- Exercise description: A word-for-word transcription of every record is needed.

- Data excerpts:

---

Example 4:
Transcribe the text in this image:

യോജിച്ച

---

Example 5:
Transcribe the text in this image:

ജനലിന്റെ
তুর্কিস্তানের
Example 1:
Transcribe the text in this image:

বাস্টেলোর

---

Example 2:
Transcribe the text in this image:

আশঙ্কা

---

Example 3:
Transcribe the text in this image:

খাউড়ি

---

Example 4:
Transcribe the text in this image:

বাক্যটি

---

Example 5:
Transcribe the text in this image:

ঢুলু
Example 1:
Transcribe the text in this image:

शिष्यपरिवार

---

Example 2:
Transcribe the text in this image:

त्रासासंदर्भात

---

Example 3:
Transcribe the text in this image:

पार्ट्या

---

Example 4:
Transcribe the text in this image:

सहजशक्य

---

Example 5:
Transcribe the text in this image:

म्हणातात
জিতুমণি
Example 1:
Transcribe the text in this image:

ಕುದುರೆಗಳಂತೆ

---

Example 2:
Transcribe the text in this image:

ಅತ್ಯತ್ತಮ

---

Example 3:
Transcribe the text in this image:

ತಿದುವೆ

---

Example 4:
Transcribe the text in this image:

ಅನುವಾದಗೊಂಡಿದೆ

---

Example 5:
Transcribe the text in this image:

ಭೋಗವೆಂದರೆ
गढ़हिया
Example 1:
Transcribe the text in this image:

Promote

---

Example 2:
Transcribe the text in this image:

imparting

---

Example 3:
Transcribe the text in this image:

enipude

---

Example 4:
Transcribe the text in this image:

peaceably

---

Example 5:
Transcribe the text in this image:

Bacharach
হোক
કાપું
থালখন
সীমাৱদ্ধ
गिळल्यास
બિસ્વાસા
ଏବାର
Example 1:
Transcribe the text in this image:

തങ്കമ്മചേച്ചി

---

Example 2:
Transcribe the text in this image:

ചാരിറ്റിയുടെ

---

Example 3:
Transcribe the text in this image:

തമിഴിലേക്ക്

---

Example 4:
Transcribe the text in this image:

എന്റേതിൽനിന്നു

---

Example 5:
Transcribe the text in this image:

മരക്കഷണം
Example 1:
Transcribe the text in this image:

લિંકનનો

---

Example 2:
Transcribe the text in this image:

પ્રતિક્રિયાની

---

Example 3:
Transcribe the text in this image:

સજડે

- Response box:
---

Example 4:
Transcribe the text in this image:

യോജിച്ച

---

Example 5:
Transcribe the text in this image:

ജനലിന്റെ
তুর্কিস্তানের
Example 1:
Transcribe the text in this image:

বাস্টেলোর

---

Example 2:
Transcribe the text in this image:

আশঙ্কা

---

Example 3:
Transcribe the text in this image:

খাউড়ি

---

Example 4:
Transcribe the text in this image:

বাক্যটি

---

Example 5:
Transcribe the text in this image:

ঢুলু
Example 1:
Transcribe the text in this image:

शिष्यपरिवार

---

Example 2:
Transcribe the text in this image:

त्रासासंदर्भात

---

Example 3:
Transcribe the text in this image:

पार्ट्या

---

Example 4:
Transcribe the text in this image:

सहजशक्य

---

Example 5:
Transcribe the text in this image:

म्हणातात
জিতুমণি
Example 1:
Transcribe the text in this image:

ಕುದುರೆಗಳಂತೆ

---

Example 2:
Transcribe the text in this image:

ಅತ್ಯತ್ತಮ

---

Example 3:
Transcribe the text in this image:

ತಿದುವೆ

---

Example 4:
Transcribe the text in this image:

ಅನುವಾದಗೊಂಡಿದೆ

---

Example 5:
Transcribe the text in this image:

ಭೋಗವೆಂದರೆ
गढ़हिया
Example 1:
Transcribe the text in this image:

Promote

---

Example 2:
Transcribe the text in this image:

imparting

---

Example 3:
Transcribe the text in this image:

enipude

---

Example 4:
Transcribe the text in this image:

peaceably

---

Example 5:
Transcribe the text in this image:

Bacharach
হোক
કાપું
থালখন
সীমাৱদ্ধ
गिळल्यास
બિસ્વાસા
ଏବାର
Example 1:
Transcribe the text in this image:

തങ്കമ്മചേച്ചി

---

Example 2:
Transcribe the text in this image:

ചാരിറ്റിയുടെ

---

Example 3:
Transcribe the text in this image:

തമിഴിലേക്ക്

---

Example 4:
Transcribe the text in this image:

എന്റേതിൽനിന്നു

---

Example 5:
Transcribe the text in this image:

മരക്കഷണം
Example 1:
Transcribe the text in this image:

લિંકનનો

---

Example 2:
Transcribe the text in this image:

પ્રતિક્રિયાની

---

Example 3:
Transcribe the text in this image:

સજડે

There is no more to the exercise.